General Nutrition Recommendations
While it is important to understand the food groups and the benefits they provide to your body, it is perhaps more important to understand that variety, portions, and overall nutrition contribute to a healthier lifestyle over the long term. While every meal may not look like the MyPlate, it is still crucial to focus on the overall trend of your diet. When it is challenging to follow the exact MyPlate guidelines for every meal, you can still make healthy choices by following these recommendations.
- Get at least 3 food groups with each meal. When thinking about making meals, or ordering at a restaurant, aim for at least 3 of the food groups above to be included. By doing so, you are making sure that you have a variety of nutrients, vitamins, and minerals.
- Make sure your portions aren’t too big. Portion size is an important part of nutrition because even if you are eating the healthiest foods, eating them at large portions can be unhealthy. Evaluate your plate and ensure that each food group portion is smaller than the palm of your hand. If it is larger, take less or eat less of that food group on your plate. However, the only exception to this recommendation is if the vegetable food group is larger than your palm, then eat away! That is because vegetables prepared as discussed earlier in this blog, are low in calories, fat, and carbohydrates, and high in vitamins, minerals, and fiber.
- Treat yourself. A healthy diet includes treats and desserts that you may not think fit into a diet plan. However, these are important for variety and longevity too. So, when you want to add a dessert to dinner or treat yourself to something off a menu that doesn’t necessarily fit into the healthier food groups above, go for it. A healthy diet is all about balance, so savor those treats, but don’t go overboard. If you don’t treat yourself every so often then the joy of food will be lost, and that is the start of an unhealthy relationship with food.

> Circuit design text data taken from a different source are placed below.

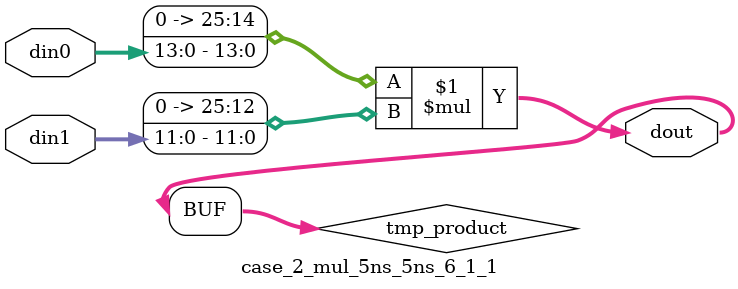
<source format=v>

`timescale 1 ns / 1 ps

 module case_2_mul_5ns_5ns_6_1_1(din0, din1, dout);
parameter ID = 1;
parameter NUM_STAGE = 0;
parameter din0_WIDTH = 14;
parameter din1_WIDTH = 12;
parameter dout_WIDTH = 26;

input [din0_WIDTH - 1 : 0] din0; 
input [din1_WIDTH - 1 : 0] din1; 
output [dout_WIDTH - 1 : 0] dout;

wire signed [dout_WIDTH - 1 : 0] tmp_product;
























assign tmp_product = $signed({1'b0, din0}) * $signed({1'b0, din1});











assign dout = tmp_product;





















endmodule

</source>
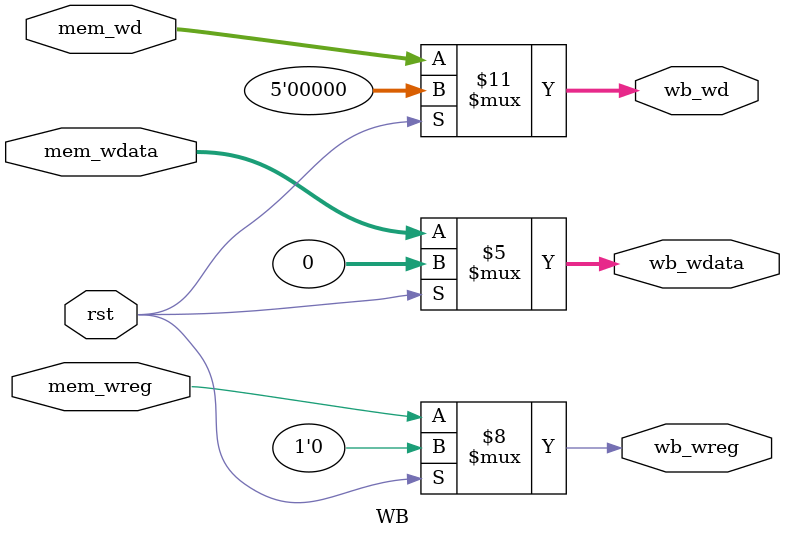
<source format=v>
/*
 * Ask me anything: via repo/issue, or e-mail: vencifreeman16@sjtu.edu.cn.
 * Author: @VenciFreeman (GitHub), copyright 2019.
 * School: Shanghai Jiao Tong University.

 * Description:
 * This file controls write back.

 * Details:

 * History:
 * - 19/12/27: Create this file, add PC module;

 * Notes:

 */

module WB (

    input   wire        rst,

    input   wire[4:0]   mem_wd,
    input   wire        mem_wreg,
    input   wire[31:0]  mem_wdata,

    output  reg [4:0]   wb_wd,
    output  reg         wb_wreg,
    output  reg [31:0]  wb_wdata

);

//always @ (*) begin
//    $display("wb: mem[%d] = %h", mem_wd, mem_wdata);
//end

always @ (*) begin
    if (rst)
        wb_wd <= 5'b0;
    else
        wb_wd <= mem_wd;
end

always @ (*) begin
    if (rst)
        wb_wreg <= 1'b0;
    else
        wb_wreg <= mem_wreg;
end

always @ (*) begin
    if (rst)
        wb_wdata <= 32'b0;
    else
        wb_wdata <= mem_wdata;
end

endmodule
</source>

Whether you are starting to make lifestyle changes for a healthier future, trying to maintain good health, or trying to manage a disease, using MyPlate can help you achieve your goals. It is important to remember that it is a tool to help you make healthier choices, add variety to your diet, and meet nutritional needs. However, please consult a dietitian or healthcare provider for a more personalized approach using MyPlate. They will be able to look at your current height, weight, age, and past medical history to determine how many servings of each food group you should be eating, as well as what food groups you should try to limit.